* Description of the task:
Locate each line in the listing below that contains the word "management" with the same capitalization, and copy those lines.
── Data for analysis
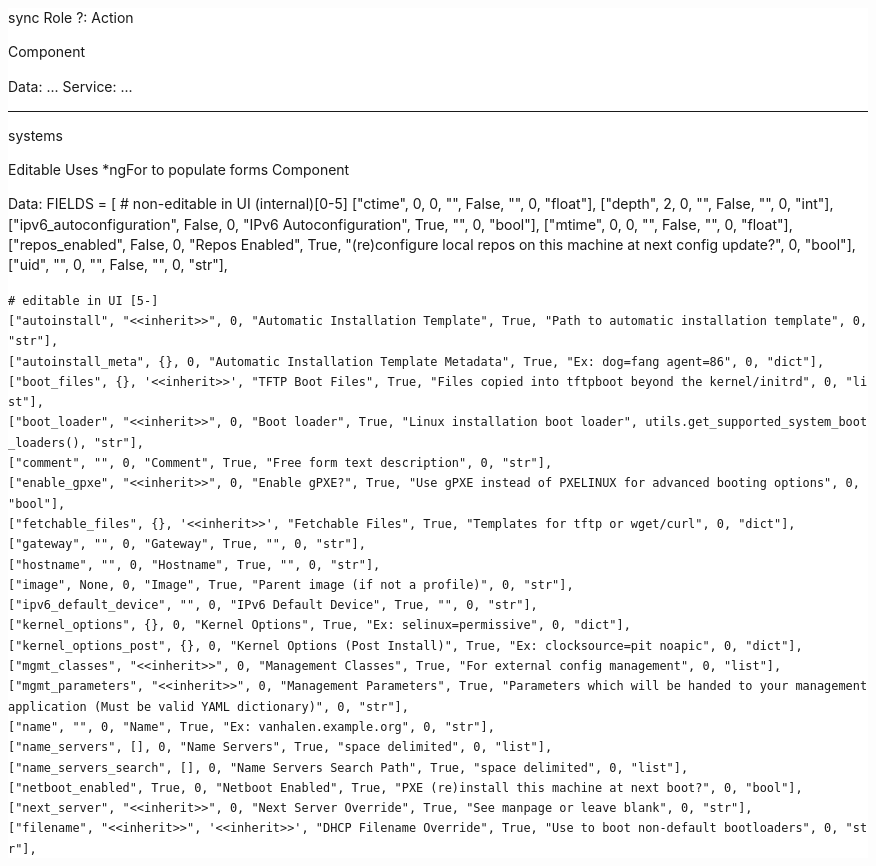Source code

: sync
Role ?: Action

Component

Data:
...
Service:
...

----------

systems

Editable
Uses *ngFor to populate forms
Component

Data:
FIELDS = [
    # non-editable in UI (internal)[0-5]
    ["ctime", 0, 0, "", False, "", 0, "float"],
    ["depth", 2, 0, "", False, "", 0, "int"],
    ["ipv6_autoconfiguration", False, 0, "IPv6 Autoconfiguration", True, "", 0, "bool"],
    ["mtime", 0, 0, "", False, "", 0, "float"],
    ["repos_enabled", False, 0, "Repos Enabled", True, "(re)configure local repos on this machine at next config update?", 0, "bool"],
    ["uid", "", 0, "", False, "", 0, "str"],

    # editable in UI [5-]
    ["autoinstall", "<<inherit>>", 0, "Automatic Installation Template", True, "Path to automatic installation template", 0, "str"],
    ["autoinstall_meta", {}, 0, "Automatic Installation Template Metadata", True, "Ex: dog=fang agent=86", 0, "dict"],
    ["boot_files", {}, '<<inherit>>', "TFTP Boot Files", True, "Files copied into tftpboot beyond the kernel/initrd", 0, "list"],
    ["boot_loader", "<<inherit>>", 0, "Boot loader", True, "Linux installation boot loader", utils.get_supported_system_boot_loaders(), "str"],
    ["comment", "", 0, "Comment", True, "Free form text description", 0, "str"],
    ["enable_gpxe", "<<inherit>>", 0, "Enable gPXE?", True, "Use gPXE instead of PXELINUX for advanced booting options", 0, "bool"],
    ["fetchable_files", {}, '<<inherit>>', "Fetchable Files", True, "Templates for tftp or wget/curl", 0, "dict"],
    ["gateway", "", 0, "Gateway", True, "", 0, "str"],
    ["hostname", "", 0, "Hostname", True, "", 0, "str"],
    ["image", None, 0, "Image", True, "Parent image (if not a profile)", 0, "str"],
    ["ipv6_default_device", "", 0, "IPv6 Default Device", True, "", 0, "str"],
    ["kernel_options", {}, 0, "Kernel Options", True, "Ex: selinux=permissive", 0, "dict"],
    ["kernel_options_post", {}, 0, "Kernel Options (Post Install)", True, "Ex: clocksource=pit noapic", 0, "dict"],
    ["mgmt_classes", "<<inherit>>", 0, "Management Classes", True, "For external config management", 0, "list"],
    ["mgmt_parameters", "<<inherit>>", 0, "Management Parameters", True, "Parameters which will be handed to your management application (Must be valid YAML dictionary)", 0, "str"],
    ["name", "", 0, "Name", True, "Ex: vanhalen.example.org", 0, "str"],
    ["name_servers", [], 0, "Name Servers", True, "space delimited", 0, "list"],
    ["name_servers_search", [], 0, "Name Servers Search Path", True, "space delimited", 0, "list"],
    ["netboot_enabled", True, 0, "Netboot Enabled", True, "PXE (re)install this machine at next boot?", 0, "bool"],
    ["next_server", "<<inherit>>", 0, "Next Server Override", True, "See manpage or leave blank", 0, "str"],
    ["filename", "<<inherit>>", '<<inherit>>', "DHCP Filename Override", True, "Use to boot non-default bootloaders", 0, "str"],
────
* The answer:
    ["mgmt_classes", "<<inherit>>", 0, "Management Classes", True, "For external config management", 0, "list"],
    ["mgmt_parameters", "<<inherit>>", 0, "Management Parameters", True, "Parameters which will be handed to your management application (Must be valid YAML dictionary)", 0, "str"],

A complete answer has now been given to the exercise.